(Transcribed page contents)
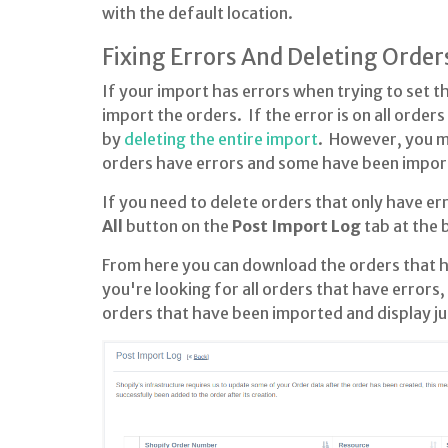
with the default location.
Fixing Errors And Deleting Order
If your import has errors when trying to set t
import the orders. If the error is on all order
by
deleting the entire import
. However, you ma
orders have errors and some have been import
If you need to delete orders that only have err
All
button on the
Post Import Log
tab at the
From here you can download the orders that ha
you're looking for all orders that have errors
orders that have been imported and display ju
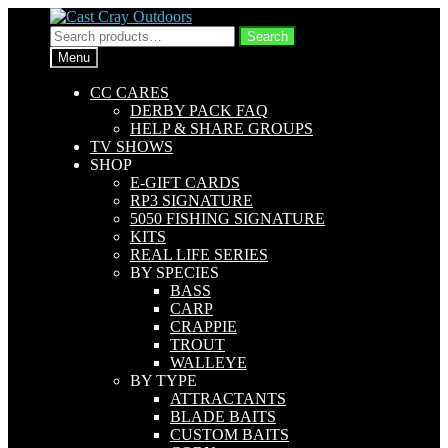
Skip
Skip
to
to
Search
Search
navigation
content
for:
Menu
CC CARES
DERBY PACK FAQ
HELP & SHARE GROUPS
TV SHOWS
SHOP
E-GIFT CARDS
RP3 SIGNATURE
5050 FISHING SIGNATURE
KITS
REAL LIFE SERIES
BY SPECIES
BASS
CARP
CRAPPIE
TROUT
WALLEYE
BY TYPE
ATTRACTANTS
BLADE BAITS
CUSTOM BAITS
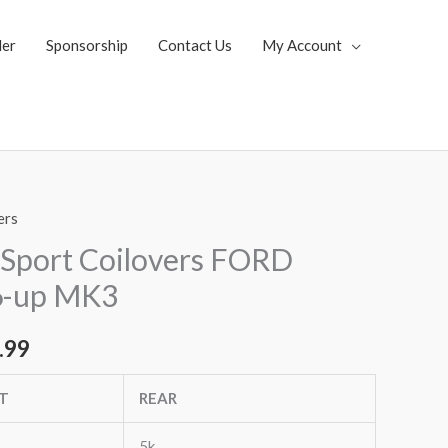
ler
Sponsorship
Contact Us
My Account
ers
al
Current
Sport Coilovers FORD
price
6-up MK3
is:
.99
.85.
$1,819.99.
T
REAR
5k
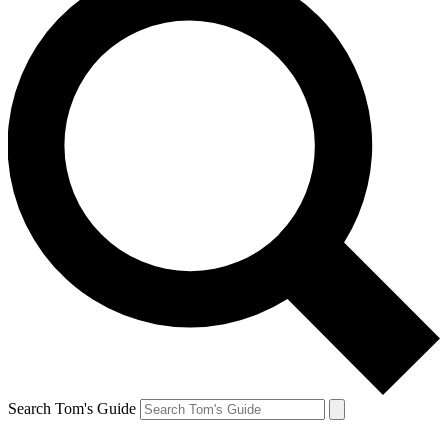
Search Tom's Guide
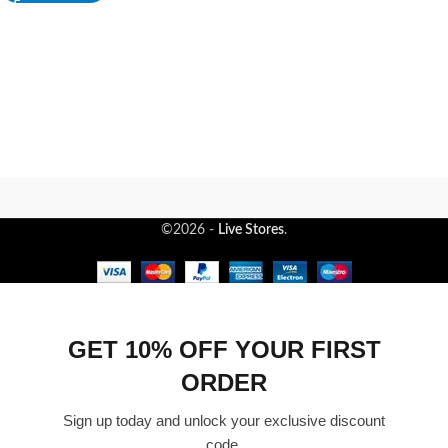
©2026 -
Live Stores
.
GET 10% OFF YOUR FIRST
ORDER
Sign up today and unlock your exclusive discount
code.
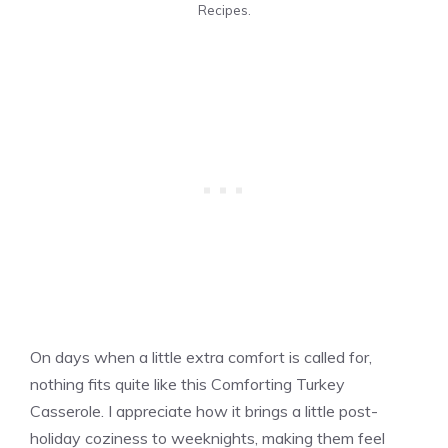
Recipes.
On days when a little extra comfort is called for,
nothing fits quite like this Comforting Turkey
Casserole. I appreciate how it brings a little post-
holiday coziness to weeknights, making them feel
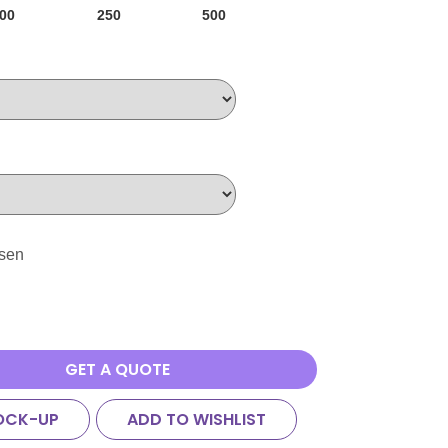
00
250
500
osen
GET A QUOTE
OCK-UP
ADD TO WISHLIST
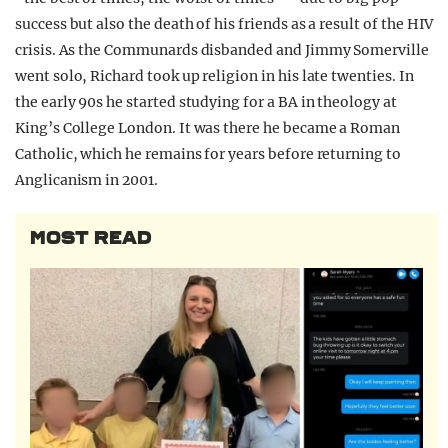
success but also the death of his friends as a result of the HIV
crisis. As the Communards disbanded and Jimmy Somerville
went solo, Richard took up religion in his late twenties. In
the early 90s he started studying for a BA in theology at
King’s College London. It was there he became a Roman
Catholic, which he remains for years before returning to
Anglicanism in 2001.
MOST READ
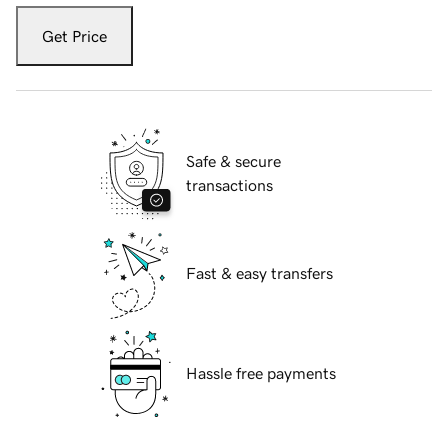
Get Price
Safe & secure
transactions
Fast & easy transfers
Hassle free payments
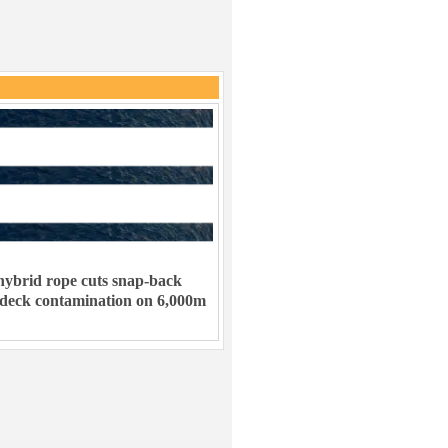
ybrid rope cuts snap-back
 deck contamination on 6,000m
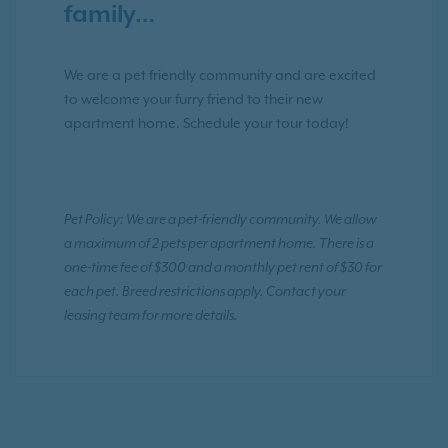
family…
We are a pet friendly community and are excited
to welcome your furry friend to their new
apartment home. Schedule your tour today!
Pet Policy: We are a pet-friendly community. We allow
a maximum of 2 pets per apartment home. There is a
one-time fee of $300 and a monthly pet rent of $30 for
each pet. Breed restrictions apply. Contact your
leasing team for more details.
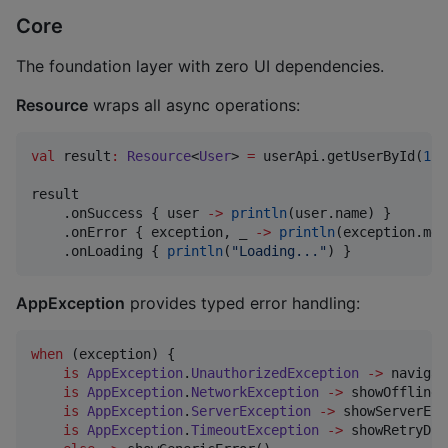
Core
The foundation layer with zero UI dependencies.
Resource
wraps all async operations:
val
 result
:
Resource
<
User
> 
=
 userApi.getUserById(
1
)

result

    .onSuccess { user 
->
println
(user.name) }

    .onError { exception, _ 
->
println
(exception.mes
    .onLoading { 
println
(
"
Loading...
"
) }
AppException
provides typed error handling:
when
 (exception) {

is
AppException
.
UnauthorizedException
->
 navigat
is
AppException
.
NetworkException
->
 showOfflineM
is
AppException
.
ServerException
->
 showServerErr
is
AppException
.
TimeoutException
->
 showRetryDia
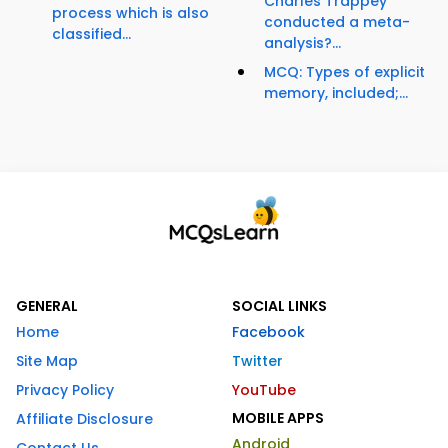
Charles Trappey
process which is also
conducted a meta-
classified...
analysis?...
MCQ: Types of explicit
memory, included;...
GENERAL
SOCIAL LINKS
Home
Facebook
Site Map
Twitter
Privacy Policy
YouTube
MOBILE APPS
Affiliate Disclosure
Android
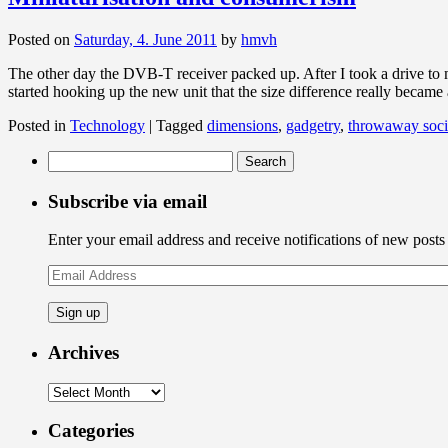
Posted on
Saturday, 4. June 2011
by
hmvh
The other day the DVB-T receiver packed up. After I took a drive to my
started hooking up the new unit that the size difference really became
Posted in
Technology
|
Tagged
dimensions
,
gadgetry
,
throwaway soci
Search
for:
Subscribe via email
Enter your email address and receive notifications of new posts
Email
Address
Archives
Archives
Categories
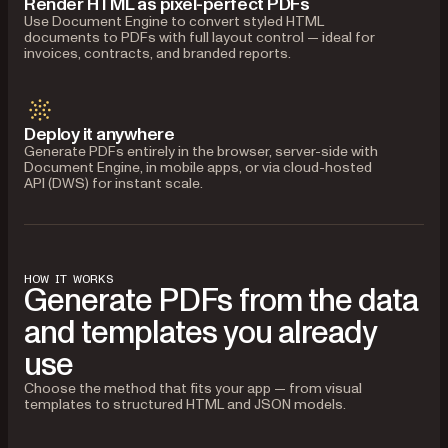
Render HTML as pixel-perfect PDFs
Use Document Engine to convert styled HTML
documents to PDFs with full layout control — ideal for
invoices, contracts, and branded reports.
Deploy it anywhere
Generate PDFs entirely in the browser, server-side with
Document Engine, in mobile apps, or via cloud-hosted
API (DWS) for instant scale.
HOW IT WORKS
Generate PDFs from the data
and templates you already
use
Choose the method that fits your app — from visual
templates to structured HTML and JSON models.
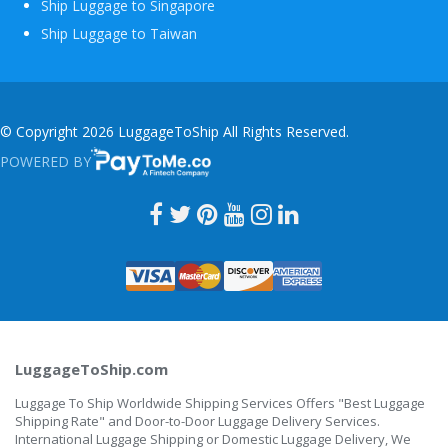
Ship Luggage to Singapore
Ship Luggage to Taiwan
© Copyright 2026 LuggageToShip All Rights Reserved.
POWERED BY
PAYTOME.CO
LuggageToShip.com
Luggage To Ship Worldwide Shipping Services Offers "Best Luggage
Shipping Rate" and Door-to-Door Luggage Delivery Services.
International Luggage Shipping or Domestic Luggage Delivery, We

● **TASK INSTRUCTIONS**: In the entries above, find every line with the word "apartment" and list it.

● **WRITTEN SOLUTION**:
apartment home. Schedule your tour today!
a maximum of 2 pets per apartment home. There is a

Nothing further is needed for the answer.